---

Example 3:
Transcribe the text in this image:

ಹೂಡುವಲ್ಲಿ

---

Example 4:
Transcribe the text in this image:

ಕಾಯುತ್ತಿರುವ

* _What you need to do_:
Repeat each of the entries exactly as written.

* _Exercise answer_:
---

Example 3:
Transcribe the text in this image:

ಹೂಡುವಲ್ಲಿ

---

Example 4:
Transcribe the text in this image:

ಕಾಯುತ್ತಿರುವ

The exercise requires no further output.